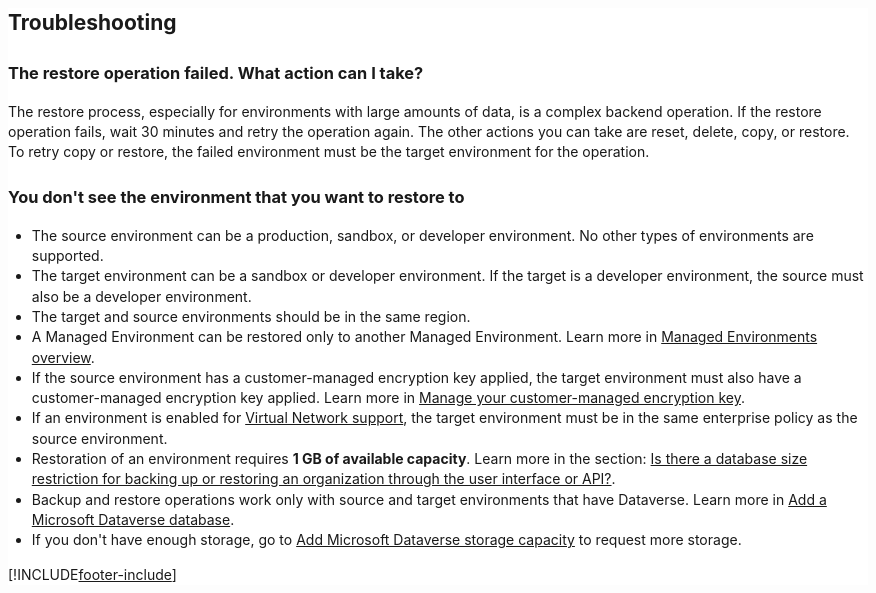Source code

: ## Troubleshooting

### The restore operation failed. What action can I take?

The restore process, especially for environments with large amounts of data, is a complex backend operation. If the restore operation fails, wait 30 minutes and retry the operation again. The other actions you can take are reset, delete, copy, or restore. To retry copy or restore, the failed environment must be the target environment for the operation. 

### You don't see the environment that you want to restore to

- The source environment can be a production, sandbox, or developer environment. No other types of environments are supported.
- The target environment can be a sandbox or developer environment. If the target is a developer environment, the source must also be a developer environment.
- The target and source environments should be in the same region.
- A Managed Environment can be restored only to another Managed Environment. Learn more in [Managed Environments overview](managed-environment-overview.md).
- If the source environment has a customer-managed encryption key applied, the target environment must also have a customer-managed encryption key applied. Learn more in [Manage your customer-managed encryption key](customer-managed-key.md).
- If an environment is enabled for [Virtual Network support](vnet-support-overview.md), the target environment must be in the same enterprise policy as the source environment.
- Restoration of an environment requires **1 GB of available capacity**. Learn more in the section: [Is there a database size restriction for backing up or restoring an organization through the user interface or API?](#is-there-a-database-size-restriction-for-backing-up-or-restoring-an-organization-through-the-user-interface-or-api).
- Backup and restore operations work only with source and target environments that have Dataverse. Learn more in [Add a Microsoft Dataverse database](create-database.md).
- If you don't have enough storage, go to [Add Microsoft Dataverse storage capacity](add-storage.md) to request more storage.

[!INCLUDE[footer-include](../includes/footer-banner.md)]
########
◆ **THE PROBLEM**: Can you copy out every one of the lines above again, character for character, leaving the picture out?

◆ **ANSWER SPACE**:
Source code

: ## Troubleshooting

### The restore operation failed. What action can I take?

The restore process, especially for environments with large amounts of data, is a complex backend operation. If the restore operation fails, wait 30 minutes and retry the operation again. The other actions you can take are reset, delete, copy, or restore. To retry copy or restore, the failed environment must be the target environment for the operation. 

### You don't see the environment that you want to restore to

- The source environment can be a production, sandbox, or developer environment. No other types of environments are supported.
- The target environment can be a sandbox or developer environment. If the target is a developer environment, the source must also be a developer environment.
- The target and source environments should be in the same region.
- A Managed Environment can be restored only to another Managed Environment. Learn more in [Managed Environments overview](managed-environment-overview.md).
- If the source environment has a customer-managed encryption key applied, the target environment must also have a customer-managed encryption key applied. Learn more in [Manage your customer-managed encryption key](customer-managed-key.md).
- If an environment is enabled for [Virtual Network support](vnet-support-overview.md), the target environment must be in the same enterprise policy as the source environment.
- Restoration of an environment requires **1 GB of available capacity**. Learn more in the section: [Is there a database size restriction for backing up or restoring an organization through the user interface or API?](#is-there-a-database-size-restriction-for-backing-up-or-restoring-an-organization-through-the-user-interface-or-api).
- Backup and restore operations work only with source and target environments that have Dataverse. Learn more in [Add a Microsoft Dataverse database](create-database.md).
- If you don't have enough storage, go to [Add Microsoft Dataverse storage capacity](add-storage.md) to request more storage.

[!INCLUDE[footer-include](../includes/footer-banner.md)]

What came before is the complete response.